Key Contributions and Results

• Generalized BBGKY Hierarchy: The paper successfully extends the BBGKY program to interacting integrable systems. It demonstrates that the hierarchy can be formulated using quasiparticle densities and their correlations, capturing the dynamics of both one-point and multi-point functions at all times.
• Mechanism of Thermalization (Kinetic Blocking vs. Generalized Thermalization):
  • Free Limit ($a=0$): In the absence of contact interactions, thermalization is driven solely by long-range scattering. Due to "kinetic blocking" in 1D (where two-body scattering cannot redistribute momentum effectively), thermalization requires three-body processes, leading to a rate scaling as $V_0^4/\xi^4$.
  • Interacting Limit ($a \neq 0$): The presence of integrable contact interactions ($a$) fundamentally alters the dynamics. Local interactions allow quasiparticles to scatter via the long-range potential and then interact again locally with ballistically propagating particles. This generates three-point functions with specific "delta-function jumps" (discontinuities in spatial derivatives). These jumps induce a diffusive contribution to the two-point function dynamics, leading to a much faster thermalization rate scaling as $(a V_0)^2 / \xi^3$.
• Incomplete (Generalized) Thermalization: The authors find that while one- and two-point functions relax to thermal values on the time scale $\tau \sim \xi^3/(V_0 a)^2$, higher-point correlations (e.g., three-point functions) remain strongly non-thermal. These higher-order correlations preserve long-range structures characteristic of the integrable limit, indicating a form of "generalized thermalization" rather than complete thermalization.
• Quantitative Agreement:
  • For classical hard spheres, the gBBGKY predictions for the evolution of kurtosis and two-point correlations show "perfect agreement" with molecular dynamics simulations across a wide range of interaction strengths.
  • For dipolar quantum gases, the derived Generalized Landau equation reproduces the experimental thermalization rates observed by Tang et al. (Phys. Rev. X 8, 021030 (2018)) with high precision.
• Equivalence to FGR: For the specific case of the Lieb-Liniger model perturbed by long-range potentials, the authors explicitly derive the collision integral using Fermi's Golden Rule (calculating form factors for the density operator). They demonstrate that this result reduces exactly to the collision integral obtained from the gBBGKY hierarchy, providing a rigorous, non-trivial verification of their approach.

Significance and Claims
The paper claims to provide a fully predictive theory for generic near-integrable dynamics in both classical and quantum regimes.

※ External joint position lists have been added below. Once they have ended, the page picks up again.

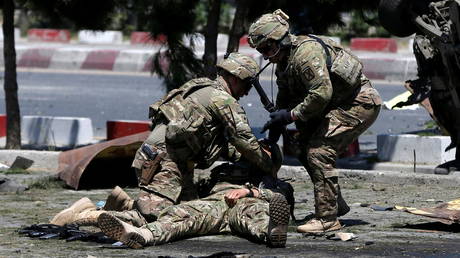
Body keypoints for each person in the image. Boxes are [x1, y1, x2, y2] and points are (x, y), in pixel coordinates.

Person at [50, 52, 276, 227]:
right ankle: (85, 215)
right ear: (236, 78)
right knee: (155, 219)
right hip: (166, 163)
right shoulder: (224, 101)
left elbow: (216, 143)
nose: (247, 92)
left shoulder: (199, 87)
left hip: (164, 159)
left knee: (186, 212)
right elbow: (244, 139)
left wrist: (240, 154)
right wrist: (267, 164)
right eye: (247, 85)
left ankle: (120, 203)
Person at [247, 9, 382, 233]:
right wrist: (275, 129)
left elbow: (321, 94)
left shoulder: (306, 54)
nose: (266, 56)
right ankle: (334, 203)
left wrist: (289, 115)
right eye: (262, 51)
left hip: (358, 103)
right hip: (333, 106)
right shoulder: (285, 61)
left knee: (319, 152)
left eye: (268, 49)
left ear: (280, 39)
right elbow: (285, 98)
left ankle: (327, 220)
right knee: (300, 146)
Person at [97, 174, 291, 248]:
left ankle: (273, 232)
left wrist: (250, 191)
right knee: (182, 215)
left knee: (255, 213)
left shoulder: (274, 181)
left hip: (246, 201)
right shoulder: (226, 170)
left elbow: (281, 196)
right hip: (216, 203)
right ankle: (141, 233)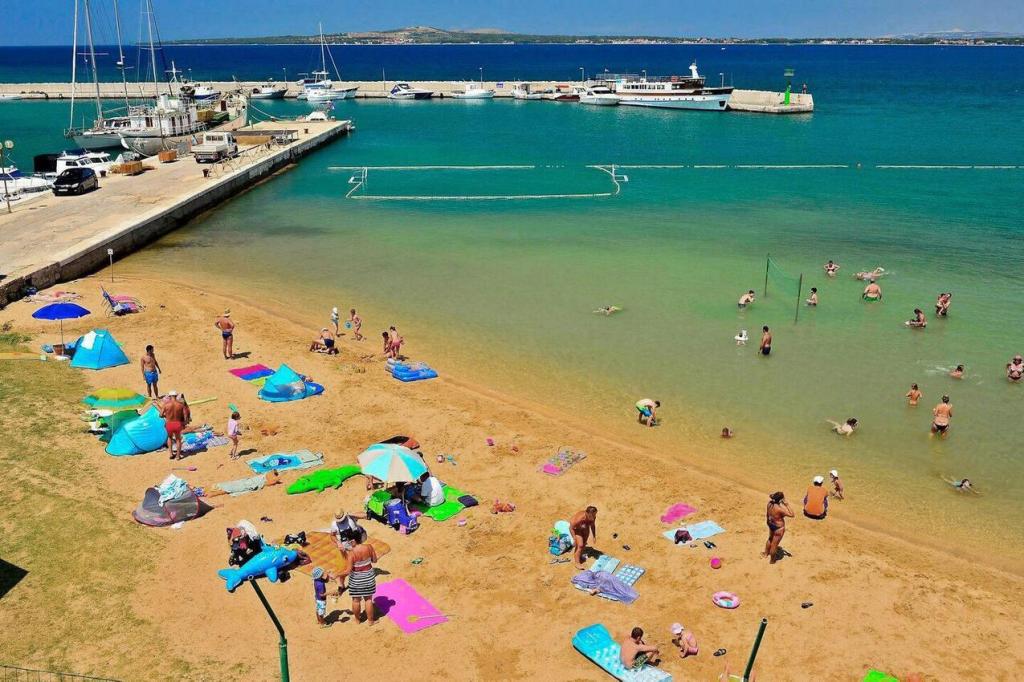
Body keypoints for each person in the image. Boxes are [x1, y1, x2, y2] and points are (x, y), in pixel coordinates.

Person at [340, 530, 378, 625]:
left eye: (349, 541)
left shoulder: (351, 554)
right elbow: (374, 560)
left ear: (353, 541)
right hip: (368, 577)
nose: (348, 543)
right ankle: (370, 621)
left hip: (356, 580)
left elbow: (348, 571)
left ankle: (357, 620)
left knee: (356, 600)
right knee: (368, 600)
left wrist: (336, 575)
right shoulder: (369, 547)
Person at [763, 492, 793, 564]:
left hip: (771, 524)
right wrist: (787, 505)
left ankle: (766, 554)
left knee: (770, 538)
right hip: (778, 528)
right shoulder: (780, 509)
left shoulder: (769, 504)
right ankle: (772, 560)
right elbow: (792, 514)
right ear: (781, 500)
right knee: (774, 545)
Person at [160, 390, 187, 460]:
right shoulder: (181, 405)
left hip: (169, 424)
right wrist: (184, 423)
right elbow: (185, 415)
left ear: (170, 396)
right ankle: (178, 456)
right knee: (178, 439)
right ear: (176, 396)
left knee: (169, 438)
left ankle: (171, 454)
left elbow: (160, 415)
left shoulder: (166, 404)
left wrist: (166, 416)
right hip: (177, 423)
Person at [570, 506, 598, 570]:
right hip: (576, 529)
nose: (594, 517)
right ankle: (577, 563)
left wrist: (594, 536)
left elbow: (592, 525)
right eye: (592, 515)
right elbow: (571, 528)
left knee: (584, 543)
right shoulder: (579, 519)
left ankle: (579, 556)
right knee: (580, 545)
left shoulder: (593, 516)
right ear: (586, 513)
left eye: (595, 514)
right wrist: (574, 538)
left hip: (585, 527)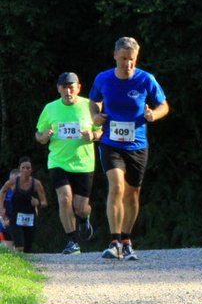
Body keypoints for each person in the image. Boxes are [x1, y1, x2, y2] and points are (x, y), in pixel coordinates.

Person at [89, 37, 169, 261]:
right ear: (115, 56)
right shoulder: (103, 78)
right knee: (116, 186)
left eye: (132, 59)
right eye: (124, 58)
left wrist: (153, 115)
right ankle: (114, 241)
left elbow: (164, 105)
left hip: (137, 145)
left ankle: (126, 240)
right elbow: (93, 101)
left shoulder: (146, 79)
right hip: (111, 143)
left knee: (133, 194)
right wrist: (95, 115)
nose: (128, 64)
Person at [35, 72, 102, 254]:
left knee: (81, 207)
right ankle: (72, 241)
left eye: (71, 87)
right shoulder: (50, 108)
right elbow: (39, 135)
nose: (68, 91)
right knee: (64, 198)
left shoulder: (89, 105)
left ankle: (84, 217)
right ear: (59, 89)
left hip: (83, 163)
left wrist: (93, 135)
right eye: (64, 87)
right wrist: (44, 137)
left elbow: (100, 130)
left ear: (78, 88)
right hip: (58, 161)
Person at [0, 157, 49, 253]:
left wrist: (38, 202)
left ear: (31, 170)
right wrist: (1, 208)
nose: (26, 170)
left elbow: (44, 202)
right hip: (16, 218)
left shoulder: (36, 184)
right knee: (19, 247)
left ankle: (23, 261)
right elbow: (2, 192)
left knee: (27, 249)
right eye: (23, 168)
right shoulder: (13, 182)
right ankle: (17, 260)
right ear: (20, 169)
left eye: (28, 168)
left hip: (30, 219)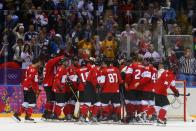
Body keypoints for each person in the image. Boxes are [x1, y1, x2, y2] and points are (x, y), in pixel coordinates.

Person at [13, 57, 43, 122]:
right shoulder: (33, 70)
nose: (41, 64)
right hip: (30, 88)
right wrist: (35, 89)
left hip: (26, 87)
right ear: (37, 62)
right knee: (32, 103)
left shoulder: (29, 67)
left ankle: (16, 115)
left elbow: (30, 79)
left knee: (26, 103)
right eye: (40, 62)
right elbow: (31, 80)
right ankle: (27, 117)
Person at [42, 55, 64, 119]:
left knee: (52, 100)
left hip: (49, 83)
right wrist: (61, 57)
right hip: (48, 84)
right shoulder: (49, 62)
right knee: (50, 100)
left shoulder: (50, 64)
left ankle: (48, 113)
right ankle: (47, 114)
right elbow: (53, 61)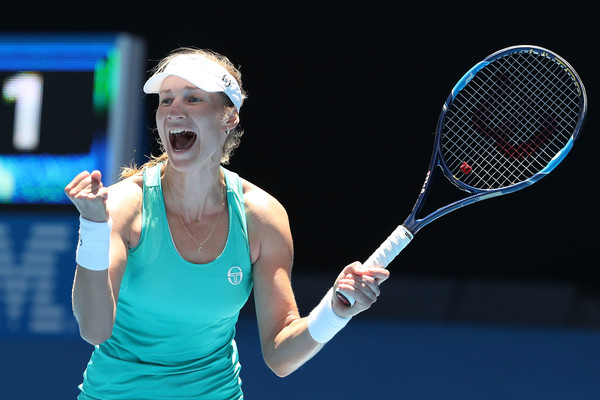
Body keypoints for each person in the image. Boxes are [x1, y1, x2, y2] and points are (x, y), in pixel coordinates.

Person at [65, 47, 390, 400]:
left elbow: (280, 354)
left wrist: (335, 311)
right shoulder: (124, 206)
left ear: (229, 117)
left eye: (192, 99)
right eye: (165, 100)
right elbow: (94, 329)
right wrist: (94, 228)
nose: (174, 111)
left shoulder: (261, 216)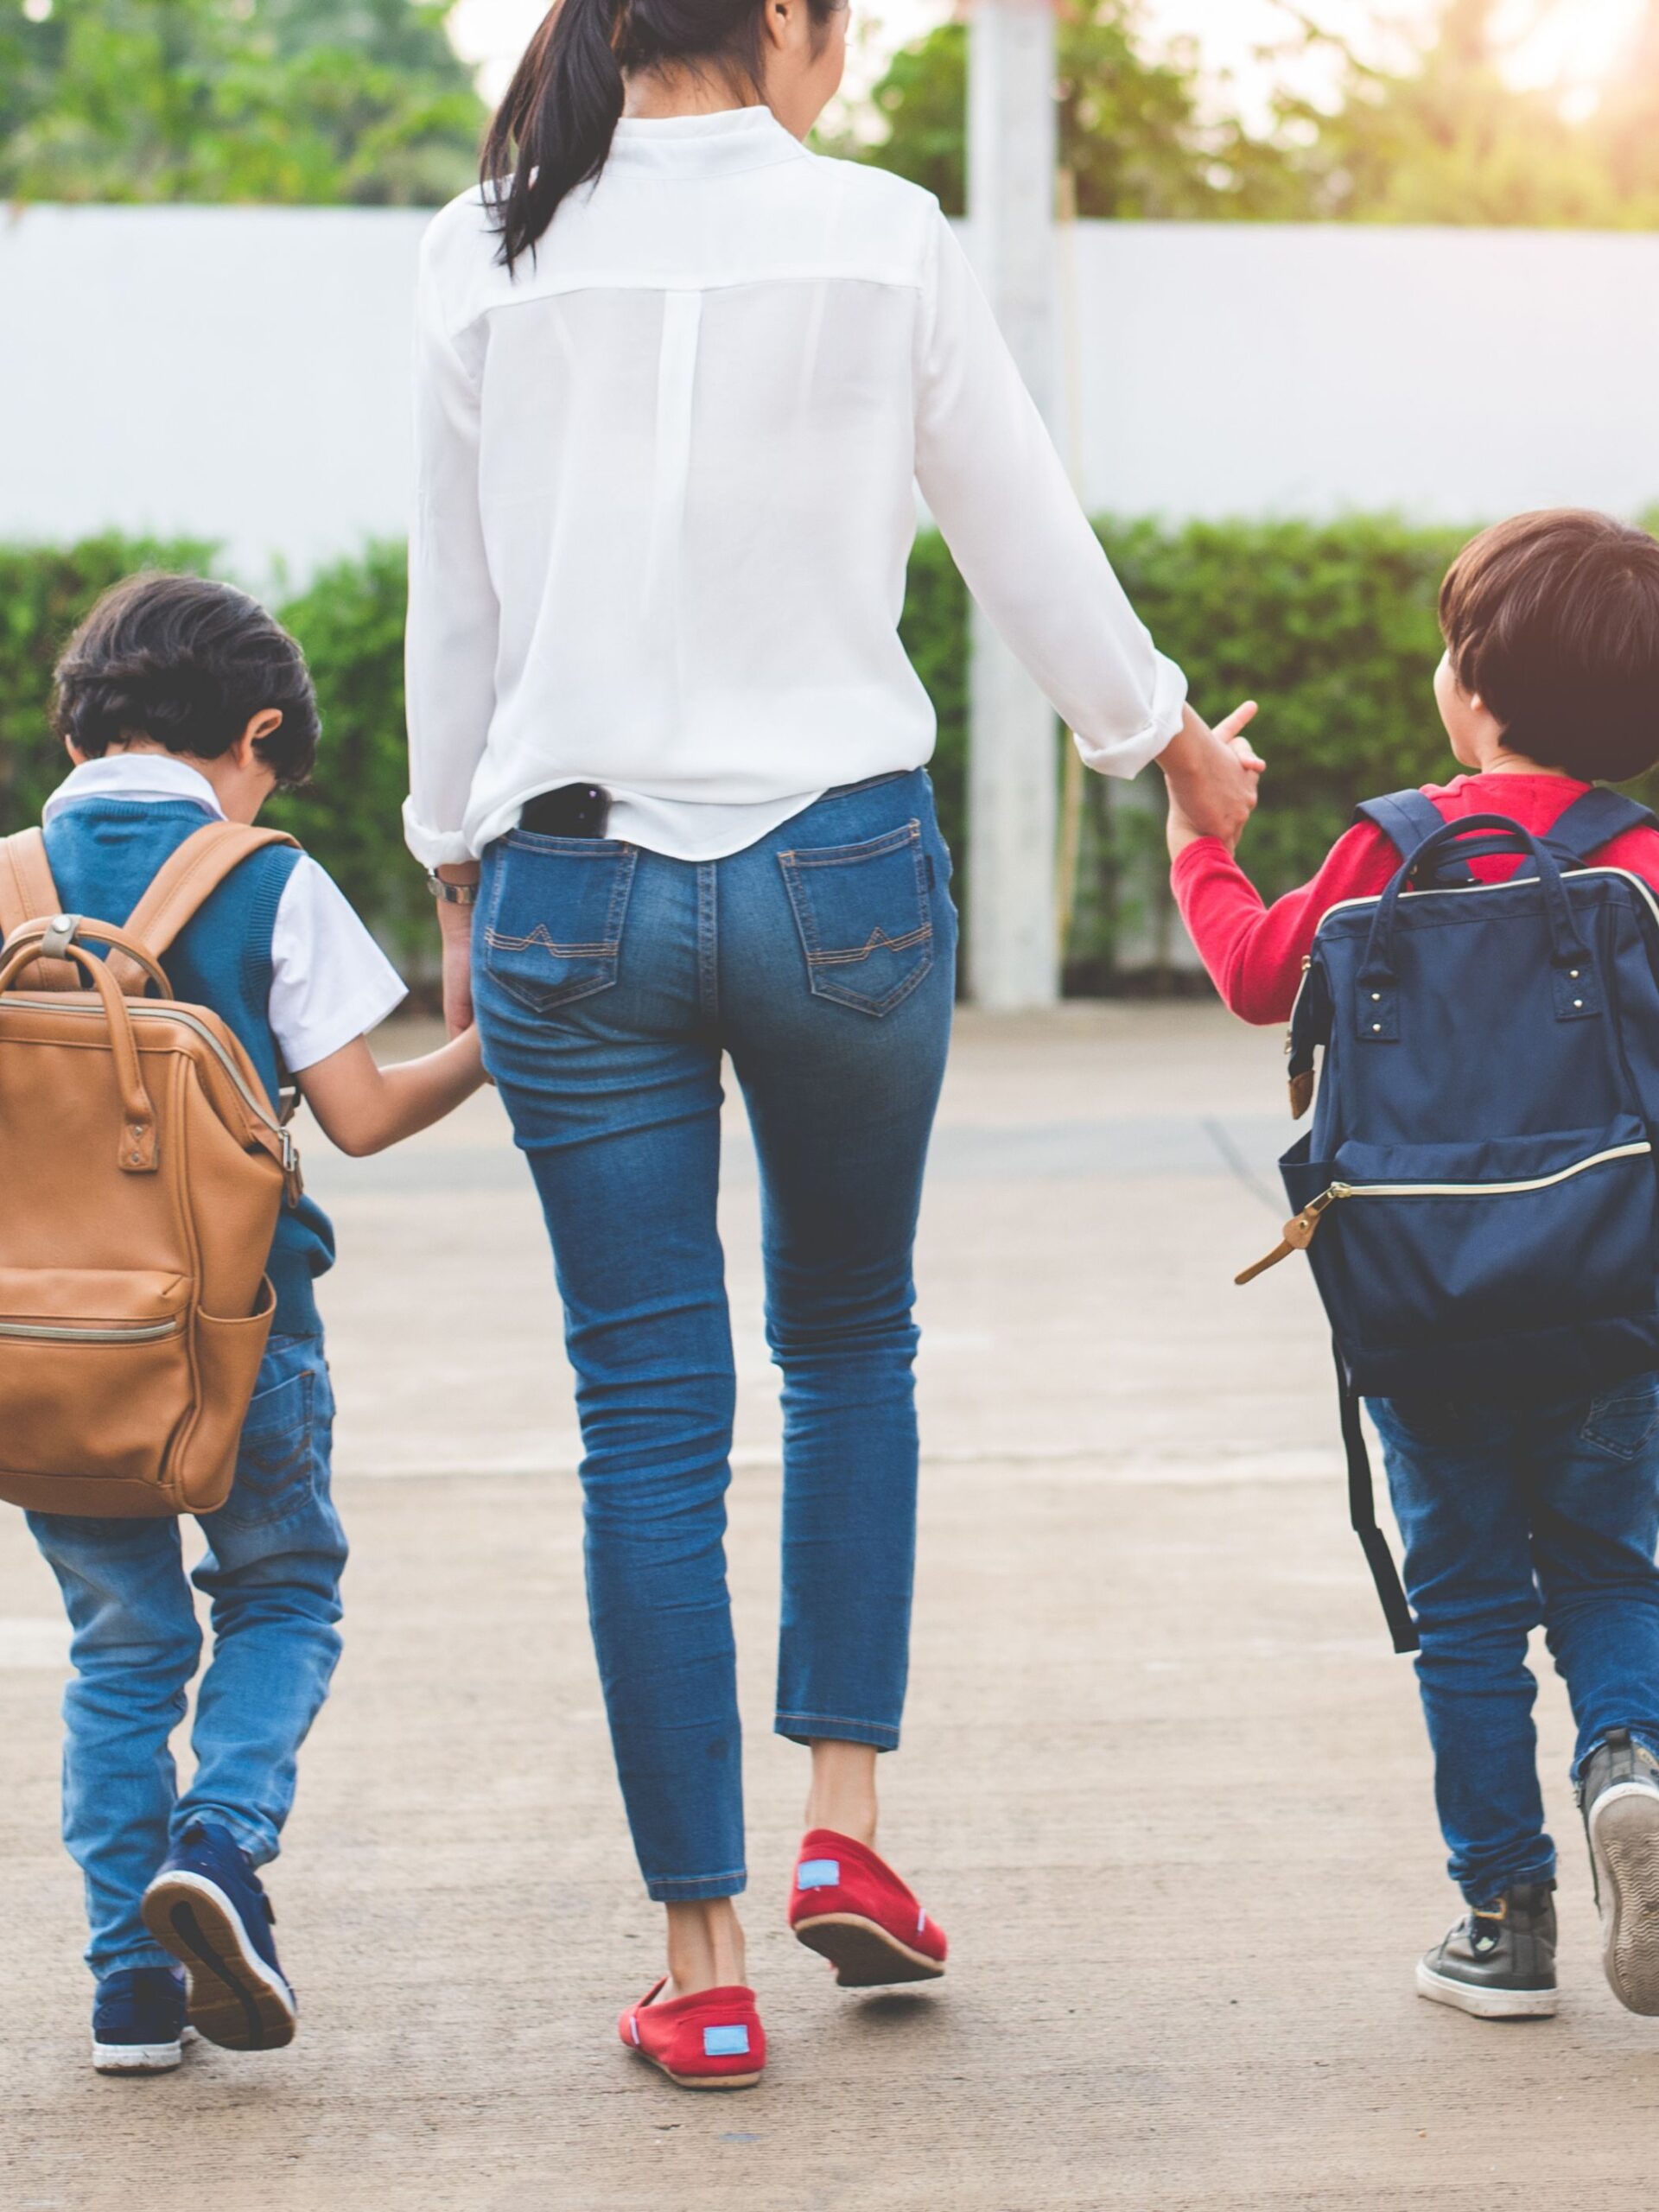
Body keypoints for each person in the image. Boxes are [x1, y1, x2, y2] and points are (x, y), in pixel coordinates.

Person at [404, 0, 1259, 2089]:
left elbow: (462, 605)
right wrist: (1168, 748)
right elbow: (1024, 536)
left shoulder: (487, 242)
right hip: (844, 878)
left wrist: (450, 860)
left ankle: (698, 1963)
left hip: (574, 884)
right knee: (851, 1338)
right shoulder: (888, 236)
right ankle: (844, 1833)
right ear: (783, 22)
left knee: (643, 1411)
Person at [1170, 509, 1659, 2021]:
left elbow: (1262, 976)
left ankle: (1502, 1926)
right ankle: (1629, 1769)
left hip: (1422, 1304)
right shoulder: (1640, 863)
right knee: (1611, 1568)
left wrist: (1205, 845)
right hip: (1611, 1294)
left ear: (1475, 693)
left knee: (1462, 1607)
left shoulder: (1390, 844)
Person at [28, 574, 486, 2075]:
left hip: (40, 1356)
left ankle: (128, 1999)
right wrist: (485, 1033)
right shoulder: (268, 876)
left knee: (119, 1650)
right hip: (240, 1334)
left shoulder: (10, 879)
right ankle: (220, 1847)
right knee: (282, 1593)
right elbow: (361, 1116)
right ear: (258, 735)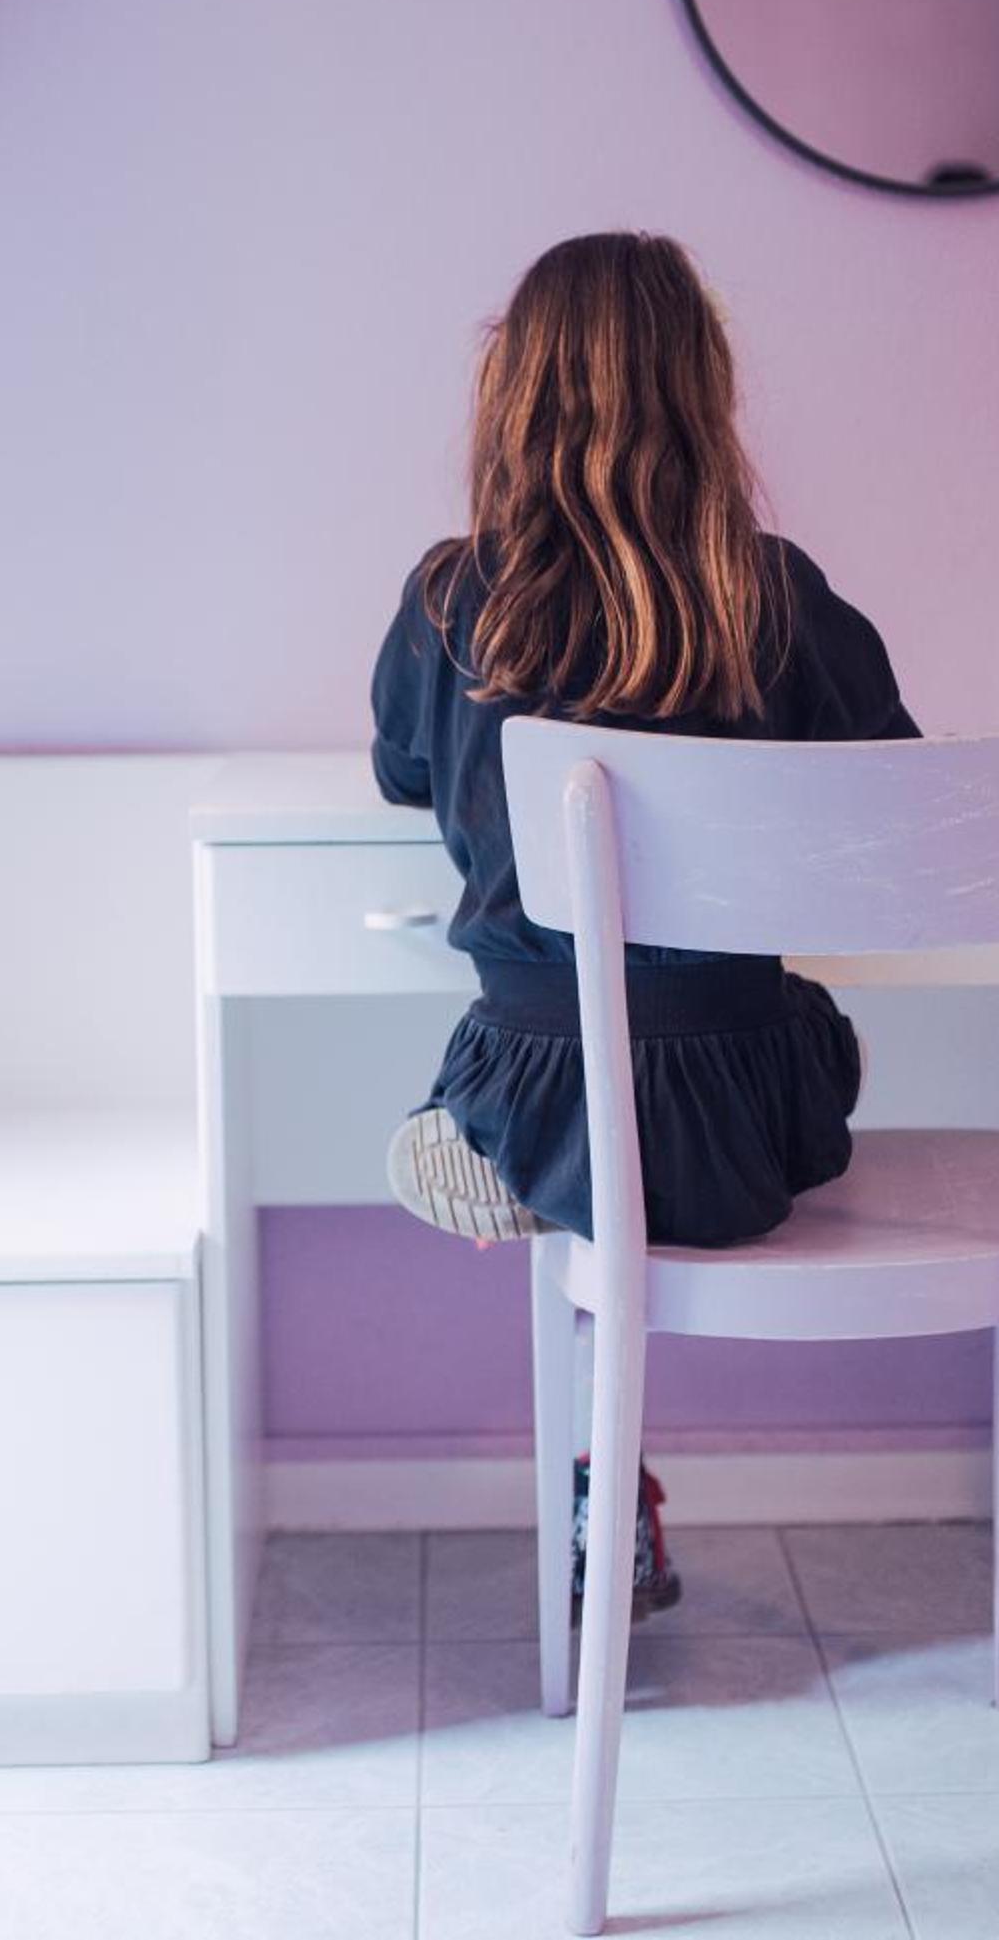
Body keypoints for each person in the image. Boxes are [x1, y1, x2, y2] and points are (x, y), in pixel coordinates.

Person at [371, 231, 920, 1613]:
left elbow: (404, 773)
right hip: (745, 1120)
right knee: (809, 1030)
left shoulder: (449, 603)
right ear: (703, 395)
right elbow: (902, 797)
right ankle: (608, 1464)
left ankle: (510, 1190)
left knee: (500, 1097)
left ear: (511, 393)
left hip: (540, 1090)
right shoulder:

Its significance lies in:

1. Unifying Prethermal and Thermal Dynamics: The framework captures the short-time transient phase (prethermalization), where correlations build up rapidly, which is often missed by late-time kinetic theories like FGR.
2. Resolving Kinetic Blocking: It explains how strong local interactions can bypass the kinetic blocking typical of 1D free systems, enabling faster thermalization through a mechanism involving convective diffusion and local scattering.
3. Experimental Relevance: The theory offers a direct theoretical account for recent experiments on dipolar cold-atom gases, where the precise form of interparticle potentials can be uncertain, and provides a tool to interpret thermalization rates in terms of microscopic parameters.
4. Broad Applicability: The framework is applicable to a wide class of systems, including one-dimensional dipolar cold-atom gases, Lennard-Jones molecular fluids, and potentially long-range spin chains and fermionic models.

The authors emphasize that their approach does not require explicit knowledge of all transition amplitudes (unlike FGR) and extends the BBGKY program to regimes with strong local interactions, filling a gap in the theoretical understanding of non-equilibrium many-body physics.